● What the task asks:
Once you find the line with "수사권 폐지됐지만…특검 파견 검사는 수사 가" in the entries below, print it and each line after it up to and including the line with "sein großes Zeltfest,anlässlich", exactly, without pictures.

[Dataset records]

========================================

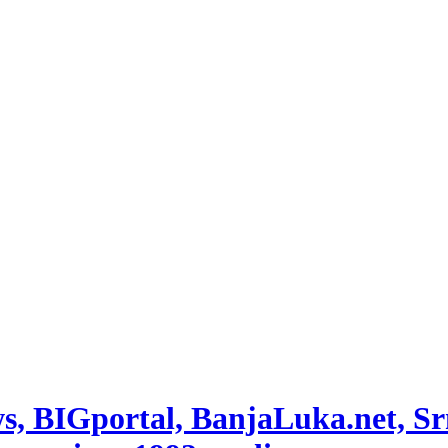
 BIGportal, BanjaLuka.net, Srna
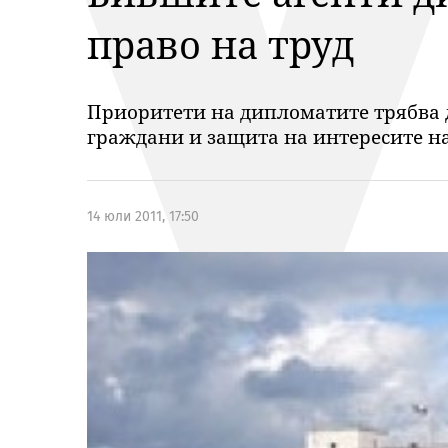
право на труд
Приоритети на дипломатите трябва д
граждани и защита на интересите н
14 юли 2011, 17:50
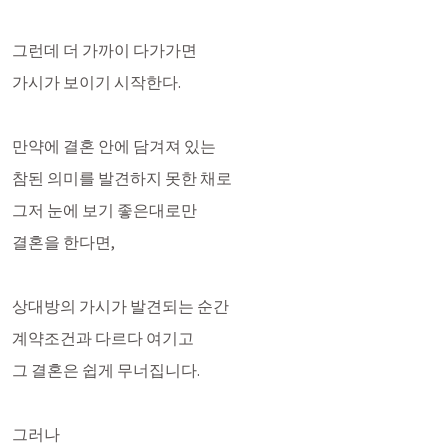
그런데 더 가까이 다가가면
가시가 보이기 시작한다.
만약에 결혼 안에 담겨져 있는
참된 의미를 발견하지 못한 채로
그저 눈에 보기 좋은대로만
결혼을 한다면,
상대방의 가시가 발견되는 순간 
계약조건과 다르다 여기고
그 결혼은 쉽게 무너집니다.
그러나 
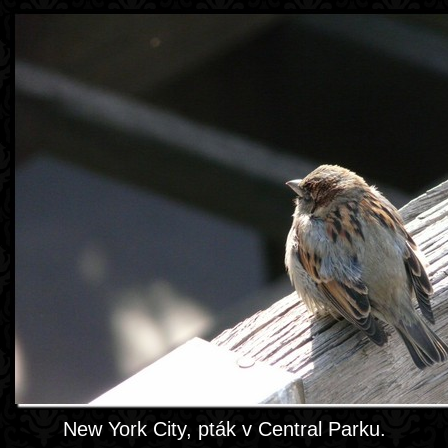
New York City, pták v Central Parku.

========================================

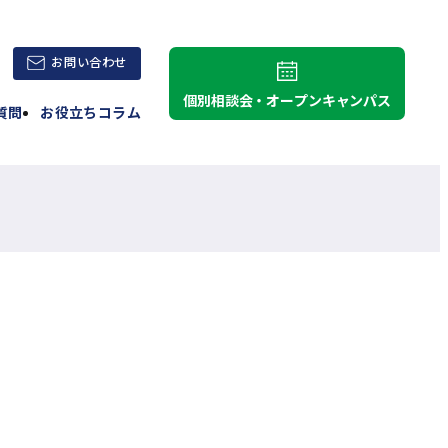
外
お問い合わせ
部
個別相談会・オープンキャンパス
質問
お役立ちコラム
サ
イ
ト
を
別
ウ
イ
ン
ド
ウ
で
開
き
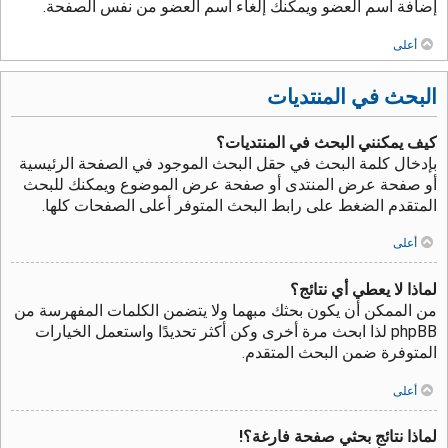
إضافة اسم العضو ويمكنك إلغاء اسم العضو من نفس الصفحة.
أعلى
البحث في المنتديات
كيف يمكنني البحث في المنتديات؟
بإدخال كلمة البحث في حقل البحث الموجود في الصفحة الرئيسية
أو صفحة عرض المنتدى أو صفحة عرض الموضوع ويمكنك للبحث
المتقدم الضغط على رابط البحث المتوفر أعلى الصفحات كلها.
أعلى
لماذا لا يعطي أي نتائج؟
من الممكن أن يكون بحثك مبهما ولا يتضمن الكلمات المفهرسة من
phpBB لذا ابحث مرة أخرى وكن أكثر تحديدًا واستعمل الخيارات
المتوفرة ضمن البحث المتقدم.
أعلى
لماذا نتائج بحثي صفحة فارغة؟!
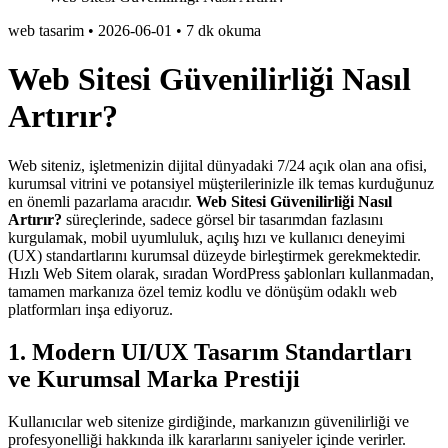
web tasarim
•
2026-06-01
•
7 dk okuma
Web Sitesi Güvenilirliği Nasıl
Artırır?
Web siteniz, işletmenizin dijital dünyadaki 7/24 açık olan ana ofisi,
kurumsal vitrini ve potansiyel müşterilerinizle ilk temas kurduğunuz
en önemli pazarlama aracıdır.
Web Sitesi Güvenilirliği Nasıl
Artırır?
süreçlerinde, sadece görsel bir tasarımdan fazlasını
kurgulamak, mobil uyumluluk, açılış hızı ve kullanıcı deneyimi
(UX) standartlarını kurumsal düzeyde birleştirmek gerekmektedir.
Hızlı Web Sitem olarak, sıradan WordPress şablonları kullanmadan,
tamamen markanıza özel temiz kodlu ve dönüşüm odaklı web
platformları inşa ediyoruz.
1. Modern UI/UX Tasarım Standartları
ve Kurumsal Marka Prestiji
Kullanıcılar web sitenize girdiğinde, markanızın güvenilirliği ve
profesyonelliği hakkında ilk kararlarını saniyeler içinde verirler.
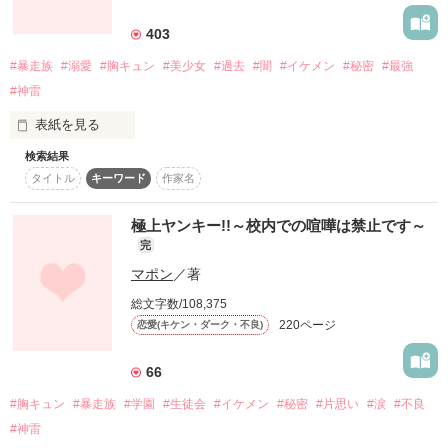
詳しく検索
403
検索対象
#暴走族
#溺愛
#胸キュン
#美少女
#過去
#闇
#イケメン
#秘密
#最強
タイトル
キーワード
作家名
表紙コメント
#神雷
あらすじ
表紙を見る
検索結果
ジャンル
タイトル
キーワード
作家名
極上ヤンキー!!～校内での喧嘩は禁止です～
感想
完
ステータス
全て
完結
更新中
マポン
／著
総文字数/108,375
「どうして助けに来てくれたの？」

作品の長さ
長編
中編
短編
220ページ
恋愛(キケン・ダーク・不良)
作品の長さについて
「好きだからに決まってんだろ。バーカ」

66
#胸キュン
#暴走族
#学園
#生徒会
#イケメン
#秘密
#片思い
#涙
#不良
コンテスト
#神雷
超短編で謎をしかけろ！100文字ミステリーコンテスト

========================================

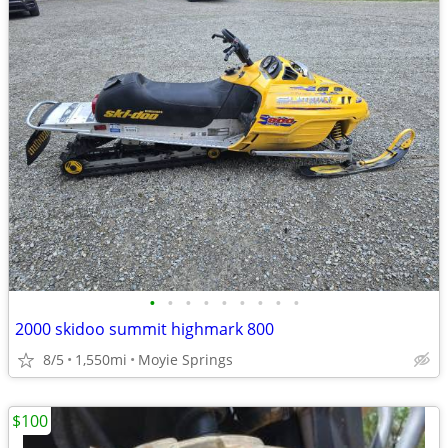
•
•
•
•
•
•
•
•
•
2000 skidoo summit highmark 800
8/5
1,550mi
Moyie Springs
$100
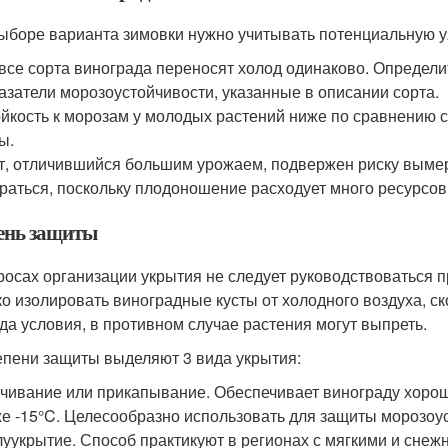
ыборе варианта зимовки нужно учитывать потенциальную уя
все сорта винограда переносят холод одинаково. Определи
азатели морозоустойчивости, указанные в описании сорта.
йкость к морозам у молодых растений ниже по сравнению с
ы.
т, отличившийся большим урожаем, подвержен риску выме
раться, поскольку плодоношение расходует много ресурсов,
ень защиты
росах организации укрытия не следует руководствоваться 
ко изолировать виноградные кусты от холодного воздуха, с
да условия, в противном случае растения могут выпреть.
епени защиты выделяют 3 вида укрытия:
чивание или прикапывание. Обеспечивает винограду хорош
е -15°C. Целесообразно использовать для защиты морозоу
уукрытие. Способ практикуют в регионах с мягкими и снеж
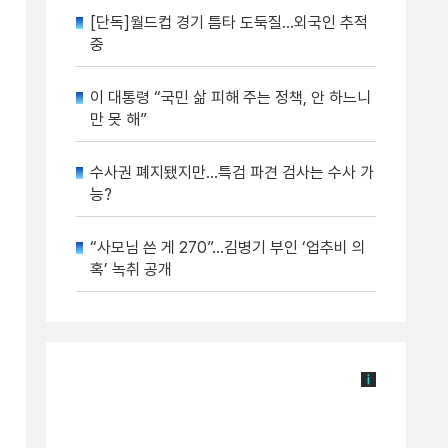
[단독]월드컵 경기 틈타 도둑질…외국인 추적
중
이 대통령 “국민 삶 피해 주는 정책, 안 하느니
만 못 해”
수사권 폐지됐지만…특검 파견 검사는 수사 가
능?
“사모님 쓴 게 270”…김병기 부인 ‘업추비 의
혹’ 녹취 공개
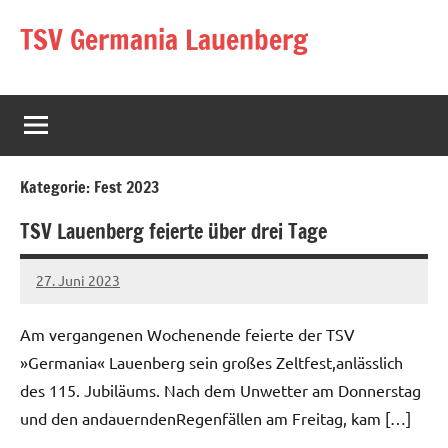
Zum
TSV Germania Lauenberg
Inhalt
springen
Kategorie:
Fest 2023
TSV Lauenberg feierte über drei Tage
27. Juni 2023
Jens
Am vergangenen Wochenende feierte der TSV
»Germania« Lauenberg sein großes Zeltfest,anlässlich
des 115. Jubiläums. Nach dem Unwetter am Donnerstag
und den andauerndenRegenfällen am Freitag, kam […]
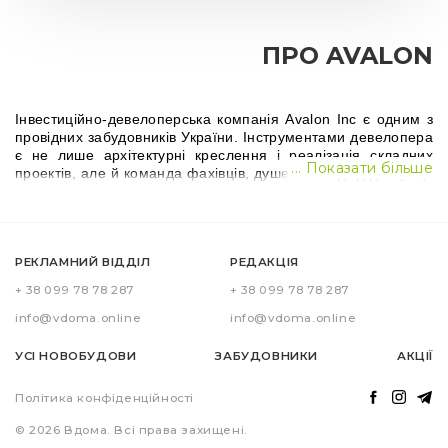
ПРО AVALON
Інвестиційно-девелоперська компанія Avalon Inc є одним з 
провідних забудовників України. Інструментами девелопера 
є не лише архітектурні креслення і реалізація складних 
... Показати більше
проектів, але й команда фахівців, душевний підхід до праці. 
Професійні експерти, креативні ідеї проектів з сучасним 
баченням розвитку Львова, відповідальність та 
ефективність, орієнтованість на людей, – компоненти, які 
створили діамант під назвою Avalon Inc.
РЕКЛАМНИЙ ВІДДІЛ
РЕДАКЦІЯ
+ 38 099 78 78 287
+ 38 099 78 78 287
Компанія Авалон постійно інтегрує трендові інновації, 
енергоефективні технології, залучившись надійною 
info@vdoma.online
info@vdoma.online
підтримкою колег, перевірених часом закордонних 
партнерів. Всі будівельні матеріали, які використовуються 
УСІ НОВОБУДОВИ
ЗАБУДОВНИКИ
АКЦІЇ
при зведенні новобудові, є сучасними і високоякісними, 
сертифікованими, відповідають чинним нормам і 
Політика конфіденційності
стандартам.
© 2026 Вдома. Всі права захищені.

========================================

● Result:
수사권 폐지됐지만…특검 파견 검사는 수사 가
능?
“사모님 쓴 게 270”…김병기 부인 ‘업추비 의
혹’ 녹취 공개
Zum
TSV Germania Lauenberg
Inhalt
springen
Kategorie:
Fest 2023
TSV Lauenberg feierte über drei Tage
27. Juni 2023
Jens
Am vergangenen Wochenende feierte der TSV
»Germania« Lauenberg sein großes Zeltfest,anlässlich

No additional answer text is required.